§ Aim of the exercise
With the pictures set aside, reproduce each entry precisely as it reads.

§ Data for processing

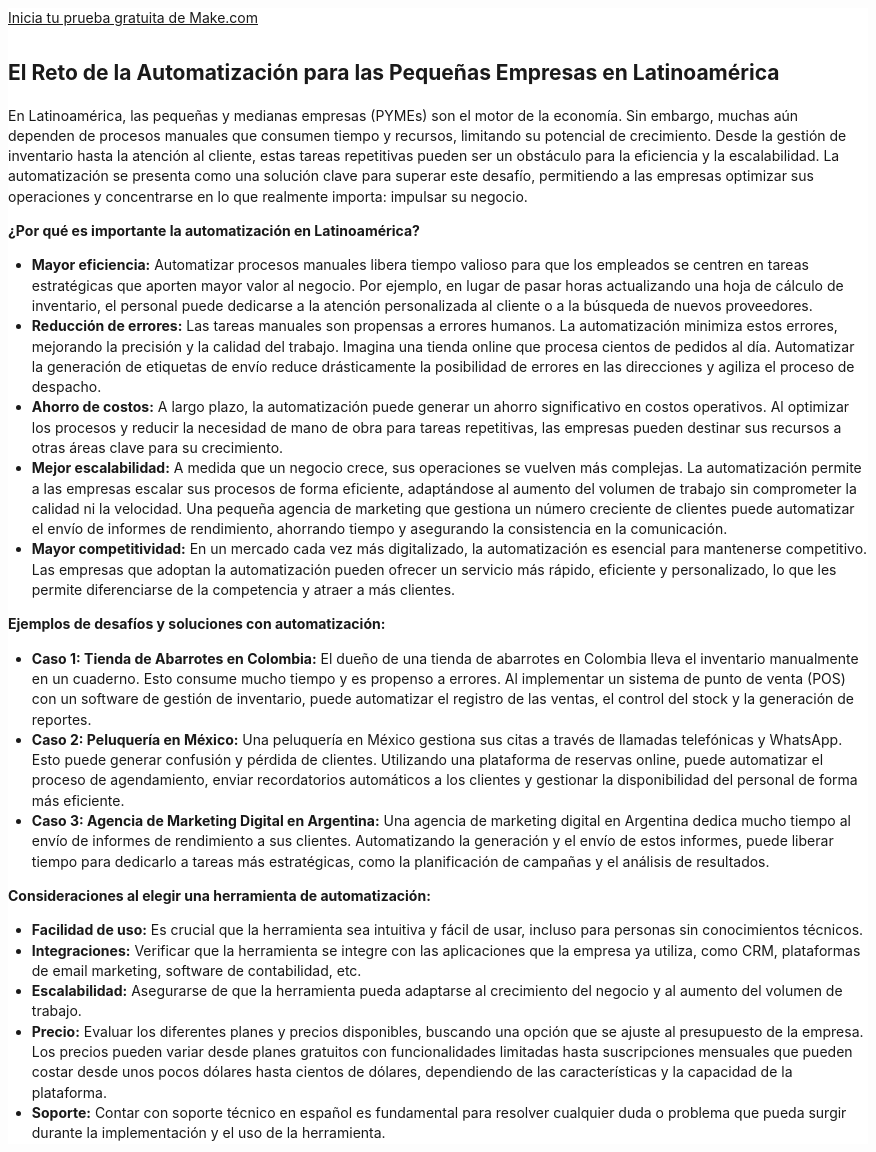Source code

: <a href="https://www.make.com/en/register?pc=yodome" rel="noindex nofollow">Inicia tu prueba gratuita de Make.com</a>

## El Reto de la Automatización para las Pequeñas Empresas en Latinoamérica

En Latinoamérica, las pequeñas y medianas empresas (PYMEs) son el motor de la economía. Sin embargo, muchas aún dependen de procesos manuales que consumen tiempo y recursos, limitando su potencial de crecimiento.  Desde la gestión de inventario hasta la atención al cliente, estas tareas repetitivas pueden ser un obstáculo para la eficiencia y la escalabilidad.  La automatización se presenta como una solución clave para superar este desafío, permitiendo a las empresas optimizar sus operaciones y concentrarse en lo que realmente importa: impulsar su negocio.

**¿Por qué es importante la automatización en Latinoamérica?**

* **Mayor eficiencia:** Automatizar procesos manuales libera tiempo valioso para que los empleados se centren en tareas estratégicas que aporten mayor valor al negocio.  Por ejemplo, en lugar de pasar horas actualizando una hoja de cálculo de inventario, el personal puede dedicarse a la atención personalizada al cliente o a la búsqueda de nuevos proveedores.
* **Reducción de errores:** Las tareas manuales son propensas a errores humanos. La automatización minimiza estos errores, mejorando la precisión y la calidad del trabajo.  Imagina una tienda online que procesa cientos de pedidos al día.  Automatizar la generación de etiquetas de envío reduce drásticamente la posibilidad de errores en las direcciones y agiliza el proceso de despacho.
* **Ahorro de costos:**  A largo plazo, la automatización puede generar un ahorro significativo en costos operativos. Al optimizar los procesos y reducir la necesidad de mano de obra para tareas repetitivas, las empresas pueden destinar sus recursos a otras áreas clave para su crecimiento.
* **Mejor escalabilidad:** A medida que un negocio crece, sus operaciones se vuelven más complejas. La automatización permite a las empresas escalar sus procesos de forma eficiente, adaptándose al aumento del volumen de trabajo sin comprometer la calidad ni la velocidad.  Una pequeña agencia de marketing que gestiona un número creciente de clientes puede automatizar el envío de informes de rendimiento, ahorrando tiempo y asegurando la consistencia en la comunicación.
* **Mayor competitividad:** En un mercado cada vez más digitalizado, la automatización es esencial para mantenerse competitivo.  Las empresas que adoptan la automatización pueden ofrecer un servicio más rápido, eficiente y personalizado, lo que les permite diferenciarse de la competencia y atraer a más clientes.

**Ejemplos de desafíos y soluciones con automatización:**

* **Caso 1: Tienda de Abarrotes en Colombia:**  El dueño de una tienda de abarrotes en Colombia lleva el inventario manualmente en un cuaderno.  Esto consume mucho tiempo y es propenso a errores.  Al implementar un sistema de punto de venta (POS) con un software de gestión de inventario, puede automatizar el registro de las ventas, el control del stock y la generación de reportes.
* **Caso 2: Peluquería en México:**  Una peluquería en México gestiona sus citas a través de llamadas telefónicas y WhatsApp.  Esto puede generar confusión y pérdida de clientes.  Utilizando una plataforma de reservas online, puede automatizar el proceso de agendamiento, enviar recordatorios automáticos a los clientes y gestionar la disponibilidad del personal de forma más eficiente.
* **Caso 3: Agencia de Marketing Digital en Argentina:**  Una agencia de marketing digital en Argentina dedica mucho tiempo al envío de informes de rendimiento a sus clientes.  Automatizando la generación y el envío de estos informes, puede liberar tiempo para dedicarlo a tareas más estratégicas, como la planificación de campañas y el análisis de resultados.

**Consideraciones al elegir una herramienta de automatización:**

* **Facilidad de uso:**  Es crucial que la herramienta sea intuitiva y fácil de usar, incluso para personas sin conocimientos técnicos.
* **Integraciones:**  Verificar que la herramienta se integre con las aplicaciones que la empresa ya utiliza, como CRM, plataformas de email marketing, software de contabilidad, etc.
* **Escalabilidad:**  Asegurarse de que la herramienta pueda adaptarse al crecimiento del negocio y al aumento del volumen de trabajo.
* **Precio:**  Evaluar los diferentes planes y precios disponibles, buscando una opción que se ajuste al presupuesto de la empresa.  Los precios pueden variar desde planes gratuitos con funcionalidades limitadas hasta suscripciones mensuales que pueden costar desde unos pocos dólares hasta cientos de dólares, dependiendo de las características y la capacidad de la plataforma.
* **Soporte:**  Contar con soporte técnico en español es fundamental para resolver cualquier duda o problema que pueda surgir durante la implementación y el uso de la herramienta.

§ Exercise result
Source code

: <a href="https://www.make.com/en/register?pc=yodome" rel="noindex nofollow">Inicia tu prueba gratuita de Make.com</a>

## El Reto de la Automatización para las Pequeñas Empresas en Latinoamérica

En Latinoamérica, las pequeñas y medianas empresas (PYMEs) son el motor de la economía. Sin embargo, muchas aún dependen de procesos manuales que consumen tiempo y recursos, limitando su potencial de crecimiento.  Desde la gestión de inventario hasta la atención al cliente, estas tareas repetitivas pueden ser un obstáculo para la eficiencia y la escalabilidad.  La automatización se presenta como una solución clave para superar este desafío, permitiendo a las empresas optimizar sus operaciones y concentrarse en lo que realmente importa: impulsar su negocio.

**¿Por qué es importante la automatización en Latinoamérica?**

* **Mayor eficiencia:** Automatizar procesos manuales libera tiempo valioso para que los empleados se centren en tareas estratégicas que aporten mayor valor al negocio.  Por ejemplo, en lugar de pasar horas actualizando una hoja de cálculo de inventario, el personal puede dedicarse a la atención personalizada al cliente o a la búsqueda de nuevos proveedores.
* **Reducción de errores:** Las tareas manuales son propensas a errores humanos. La automatización minimiza estos errores, mejorando la precisión y la calidad del trabajo.  Imagina una tienda online que procesa cientos de pedidos al día.  Automatizar la generación de etiquetas de envío reduce drásticamente la posibilidad de errores en las direcciones y agiliza el proceso de despacho.
* **Ahorro de costos:**  A largo plazo, la automatización puede generar un ahorro significativo en costos operativos. Al optimizar los procesos y reducir la necesidad de mano de obra para tareas repetitivas, las empresas pueden destinar sus recursos a otras áreas clave para su crecimiento.
* **Mejor escalabilidad:** A medida que un negocio crece, sus operaciones se vuelven más complejas. La automatización permite a las empresas escalar sus procesos de forma eficiente, adaptándose al aumento del volumen de trabajo sin comprometer la calidad ni la velocidad.  Una pequeña agencia de marketing que gestiona un número creciente de clientes puede automatizar el envío de informes de rendimiento, ahorrando tiempo y asegurando la consistencia en la comunicación.
* **Mayor competitividad:** En un mercado cada vez más digitalizado, la automatización es esencial para mantenerse competitivo.  Las empresas que adoptan la automatización pueden ofrecer un servicio más rápido, eficiente y personalizado, lo que les permite diferenciarse de la competencia y atraer a más clientes.

**Ejemplos de desafíos y soluciones con automatización:**

* **Caso 1: Tienda de Abarrotes en Colombia:**  El dueño de una tienda de abarrotes en Colombia lleva el inventario manualmente en un cuaderno.  Esto consume mucho tiempo y es propenso a errores.  Al implementar un sistema de punto de venta (POS) con un software de gestión de inventario, puede automatizar el registro de las ventas, el control del stock y la generación de reportes.
* **Caso 2: Peluquería en México:**  Una peluquería en México gestiona sus citas a través de llamadas telefónicas y WhatsApp.  Esto puede generar confusión y pérdida de clientes.  Utilizando una plataforma de reservas online, puede automatizar el proceso de agendamiento, enviar recordatorios automáticos a los clientes y gestionar la disponibilidad del personal de forma más eficiente.
* **Caso 3: Agencia de Marketing Digital en Argentina:**  Una agencia de marketing digital en Argentina dedica mucho tiempo al envío de informes de rendimiento a sus clientes.  Automatizando la generación y el envío de estos informes, puede liberar tiempo para dedicarlo a tareas más estratégicas, como la planificación de campañas y el análisis de resultados.

**Consideraciones al elegir una herramienta de automatización:**

* **Facilidad de uso:**  Es crucial que la herramienta sea intuitiva y fácil de usar, incluso para personas sin conocimientos técnicos.
* **Integraciones:**  Verificar que la herramienta se integre con las aplicaciones que la empresa ya utiliza, como CRM, plataformas de email marketing, software de contabilidad, etc.
* **Escalabilidad:**  Asegurarse de que la herramienta pueda adaptarse al crecimiento del negocio y al aumento del volumen de trabajo.
* **Precio:**  Evaluar los diferentes planes y precios disponibles, buscando una opción que se ajuste al presupuesto de la empresa.  Los precios pueden variar desde planes gratuitos con funcionalidades limitadas hasta suscripciones mensuales que pueden costar desde unos pocos dólares hasta cientos de dólares, dependiendo de las características y la capacidad de la plataforma.
* **Soporte:**  Contar con soporte técnico en español es fundamental para resolver cualquier duda o problema que pueda surgir durante la implementación y el uso de la herramienta.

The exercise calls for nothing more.